SPOOF SPACE BY STEELE CODDINGTON  |  APRIL 17, 2013

Margaret Thatcher – courage, character, common sense ...

Bookmark and Share

steele coddingtonMargaret Thatcher was more than an Iron Lady. She was a human British defibrillator who resuscitated a country with economic, social, image and heart problems brought on by the sickness of socialism. She was able to regenerate the hope for better things that rests in the soul of a civilized society. She didn’t just fight destructive union excess, entrenched collectivism, government ownership of industry, punishing taxation and depressing unemployment. She vanquished the evils of socialism by reestablishing the dignity of individual worth, effort and opportunity inherent in the benefits of the free market economic ideal. She restored a country’s conviction that business and individuals aren’t trial balloons to be manipulated in the name of “social justice.” Like her friend Ronald Reagan in America, she believed all citizens can thrive under an economic system that rewards hard work and creates wealth better than any other system ever devised.

The sad thing to reflect on is how devoid the United States is of leaders who have the Thatcherian courage and skill to articulate the effectiveness of proven workable economic solutions. Simply resorting to long proven unworkable schemes of collectivist redistribution that discourage individual and private sector growth only promotes government spending. It is bankrupting the world’s largest economy – creating the same socialist abyss from which Thatcher helped England escape.

Imagine, if you can, watching Margaret Thatcher debating Obama, standing on the same stage together. “The Lady” is looking straight into your eyes, demonstrating leadership by addressing the issues in a style her critics called “handbagging,” an affectionate synonym for her direct, ethical arguments on the merits of sound, proven solutions for governing. Contrast her “handbagging” with “the man’s” agenda best described as “handcuffing” as he shifts his eyes between teleprompters, advocating political solutions that are excuses for “class warfare,” “collectivized fairness,” “redistribution,” “government expansion,” and “stimulus for favored groups.”

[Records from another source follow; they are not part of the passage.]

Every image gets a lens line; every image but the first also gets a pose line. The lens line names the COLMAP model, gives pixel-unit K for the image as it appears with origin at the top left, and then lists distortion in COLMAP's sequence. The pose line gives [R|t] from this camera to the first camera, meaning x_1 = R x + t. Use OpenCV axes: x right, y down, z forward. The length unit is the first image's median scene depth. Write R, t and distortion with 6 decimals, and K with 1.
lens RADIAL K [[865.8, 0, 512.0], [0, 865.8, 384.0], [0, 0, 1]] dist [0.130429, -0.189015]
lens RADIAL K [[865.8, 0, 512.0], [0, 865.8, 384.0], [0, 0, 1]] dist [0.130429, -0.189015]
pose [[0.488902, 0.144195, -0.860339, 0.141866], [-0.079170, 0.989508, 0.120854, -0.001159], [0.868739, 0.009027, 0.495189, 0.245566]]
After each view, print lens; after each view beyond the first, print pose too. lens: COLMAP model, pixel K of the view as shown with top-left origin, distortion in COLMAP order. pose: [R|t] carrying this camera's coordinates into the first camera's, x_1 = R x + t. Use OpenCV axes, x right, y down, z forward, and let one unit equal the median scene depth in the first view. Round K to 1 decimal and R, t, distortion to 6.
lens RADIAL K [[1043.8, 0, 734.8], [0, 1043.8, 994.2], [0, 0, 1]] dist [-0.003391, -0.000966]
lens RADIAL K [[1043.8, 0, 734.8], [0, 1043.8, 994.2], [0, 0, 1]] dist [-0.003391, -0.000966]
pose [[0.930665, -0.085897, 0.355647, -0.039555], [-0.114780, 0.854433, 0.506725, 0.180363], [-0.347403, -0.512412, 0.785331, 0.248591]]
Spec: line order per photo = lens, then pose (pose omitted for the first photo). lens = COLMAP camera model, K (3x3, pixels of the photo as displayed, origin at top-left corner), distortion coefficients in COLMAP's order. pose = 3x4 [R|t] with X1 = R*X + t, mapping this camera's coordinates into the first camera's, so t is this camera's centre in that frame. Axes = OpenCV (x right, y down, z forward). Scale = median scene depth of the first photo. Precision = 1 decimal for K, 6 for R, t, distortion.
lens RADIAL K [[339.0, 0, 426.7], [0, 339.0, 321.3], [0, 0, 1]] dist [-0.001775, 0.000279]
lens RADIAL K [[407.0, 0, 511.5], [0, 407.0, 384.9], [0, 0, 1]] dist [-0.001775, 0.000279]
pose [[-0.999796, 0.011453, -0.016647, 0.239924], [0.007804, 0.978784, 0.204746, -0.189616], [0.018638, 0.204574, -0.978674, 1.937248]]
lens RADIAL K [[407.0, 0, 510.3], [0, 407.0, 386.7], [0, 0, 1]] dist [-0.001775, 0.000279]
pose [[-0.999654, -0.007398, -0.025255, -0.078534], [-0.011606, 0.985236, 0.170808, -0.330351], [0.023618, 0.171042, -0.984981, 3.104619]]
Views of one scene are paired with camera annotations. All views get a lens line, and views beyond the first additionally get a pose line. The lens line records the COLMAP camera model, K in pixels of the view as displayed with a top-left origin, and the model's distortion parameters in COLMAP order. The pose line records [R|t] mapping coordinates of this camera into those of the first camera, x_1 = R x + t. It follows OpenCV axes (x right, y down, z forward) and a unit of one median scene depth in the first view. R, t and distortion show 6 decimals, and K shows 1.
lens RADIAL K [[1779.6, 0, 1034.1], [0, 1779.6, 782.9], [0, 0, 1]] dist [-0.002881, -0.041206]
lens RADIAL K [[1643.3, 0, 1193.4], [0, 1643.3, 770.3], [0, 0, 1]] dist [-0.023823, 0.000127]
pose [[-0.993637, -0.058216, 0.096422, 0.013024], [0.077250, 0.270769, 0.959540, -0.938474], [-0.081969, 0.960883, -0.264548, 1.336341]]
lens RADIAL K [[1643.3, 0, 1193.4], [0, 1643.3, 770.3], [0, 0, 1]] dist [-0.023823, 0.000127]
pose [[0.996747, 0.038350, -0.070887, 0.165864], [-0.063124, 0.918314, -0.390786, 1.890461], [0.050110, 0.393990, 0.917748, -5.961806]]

A cultural and ideological divide. One a straight-forward simple recitation of a truth with no manipulation, “You don’t grow richer by ordering another check book from the bank.” The other a Pinocchio-like prevarication of failed agendas, “keep your own doctor,” “more affordable healthcare,” “stimulus will work,” “sequester Armageddon,” and “phony deficit reduction.”

The lady’s biographer Charles Moore, summed up her enduring message of hope, “Her doctrines were in essence social doctrines. She believed in individual freedom, but as a part of the rule of law and a devotion to the nation in which a citizen lives.” A brave lady with intestinal fortitude and moral courage so needed, but missing in the pusillanimous abandonment of testicular fortitude of today’s leaders.